| WORK ITEM |
Copy all lines in the data that contain the string "nuclear".

| RECORDS SUPPLIED |
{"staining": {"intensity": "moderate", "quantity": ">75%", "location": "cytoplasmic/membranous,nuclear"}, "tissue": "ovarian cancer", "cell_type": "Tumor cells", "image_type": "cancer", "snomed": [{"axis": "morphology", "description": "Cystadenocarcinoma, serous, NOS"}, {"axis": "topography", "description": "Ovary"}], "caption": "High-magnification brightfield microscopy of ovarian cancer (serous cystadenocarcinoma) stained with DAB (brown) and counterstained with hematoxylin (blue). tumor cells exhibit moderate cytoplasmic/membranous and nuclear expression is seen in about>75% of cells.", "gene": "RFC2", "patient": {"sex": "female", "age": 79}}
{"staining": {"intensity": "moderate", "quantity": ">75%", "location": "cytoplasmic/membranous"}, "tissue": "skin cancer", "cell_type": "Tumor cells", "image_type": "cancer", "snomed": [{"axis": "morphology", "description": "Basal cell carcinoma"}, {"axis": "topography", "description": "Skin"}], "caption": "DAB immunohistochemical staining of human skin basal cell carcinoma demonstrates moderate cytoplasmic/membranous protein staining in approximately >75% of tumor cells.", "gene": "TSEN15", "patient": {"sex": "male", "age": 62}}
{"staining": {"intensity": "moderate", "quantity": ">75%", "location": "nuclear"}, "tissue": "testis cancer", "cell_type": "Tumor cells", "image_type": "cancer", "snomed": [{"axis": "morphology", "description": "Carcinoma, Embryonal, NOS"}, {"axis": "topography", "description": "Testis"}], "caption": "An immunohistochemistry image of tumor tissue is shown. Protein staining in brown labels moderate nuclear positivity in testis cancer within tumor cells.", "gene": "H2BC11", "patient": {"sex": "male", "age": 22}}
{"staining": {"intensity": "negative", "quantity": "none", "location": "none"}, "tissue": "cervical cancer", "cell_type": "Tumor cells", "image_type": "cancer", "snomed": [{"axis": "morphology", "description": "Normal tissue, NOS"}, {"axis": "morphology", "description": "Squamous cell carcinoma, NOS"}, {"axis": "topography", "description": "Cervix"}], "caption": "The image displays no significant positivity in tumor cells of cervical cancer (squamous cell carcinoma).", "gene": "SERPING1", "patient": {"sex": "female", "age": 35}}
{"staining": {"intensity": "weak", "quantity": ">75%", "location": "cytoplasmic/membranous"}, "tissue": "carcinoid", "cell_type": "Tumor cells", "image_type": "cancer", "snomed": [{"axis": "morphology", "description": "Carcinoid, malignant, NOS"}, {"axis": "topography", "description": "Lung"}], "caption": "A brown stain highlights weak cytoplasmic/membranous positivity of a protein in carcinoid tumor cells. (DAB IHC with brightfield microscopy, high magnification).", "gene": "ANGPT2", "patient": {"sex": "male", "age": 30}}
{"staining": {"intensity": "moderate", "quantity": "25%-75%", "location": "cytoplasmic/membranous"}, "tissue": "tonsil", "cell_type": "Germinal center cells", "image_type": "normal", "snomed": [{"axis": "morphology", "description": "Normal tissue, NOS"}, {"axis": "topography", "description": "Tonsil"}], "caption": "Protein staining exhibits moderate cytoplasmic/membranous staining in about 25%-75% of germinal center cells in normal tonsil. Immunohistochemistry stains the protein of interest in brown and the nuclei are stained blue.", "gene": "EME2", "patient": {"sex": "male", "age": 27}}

| RESULT FOR THIS EXERCISE |
{"staining": {"intensity": "moderate", "quantity": ">75%", "location": "cytoplasmic/membranous,nuclear"}, "tissue": "ovarian cancer", "cell_type": "Tumor cells", "image_type": "cancer", "snomed": [{"axis": "morphology", "description": "Cystadenocarcinoma, serous, NOS"}, {"axis": "topography", "description": "Ovary"}], "caption": "High-magnification brightfield microscopy of ovarian cancer (serous cystadenocarcinoma) stained with DAB (brown) and counterstained with hematoxylin (blue). tumor cells exhibit moderate cytoplasmic/membranous and nuclear expression is seen in about>75% of cells.", "gene": "RFC2", "patient": {"sex": "female", "age": 79}}
{"staining": {"intensity": "moderate", "quantity": ">75%", "location": "nuclear"}, "tissue": "testis cancer", "cell_type": "Tumor cells", "image_type": "cancer", "snomed": [{"axis": "morphology", "description": "Carcinoma, Embryonal, NOS"}, {"axis": "topography", "description": "Testis"}], "caption": "An immunohistochemistry image of tumor tissue is shown. Protein staining in brown labels moderate nuclear positivity in testis cancer within tumor cells.", "gene": "H2BC11", "patient": {"sex": "male", "age": 22}}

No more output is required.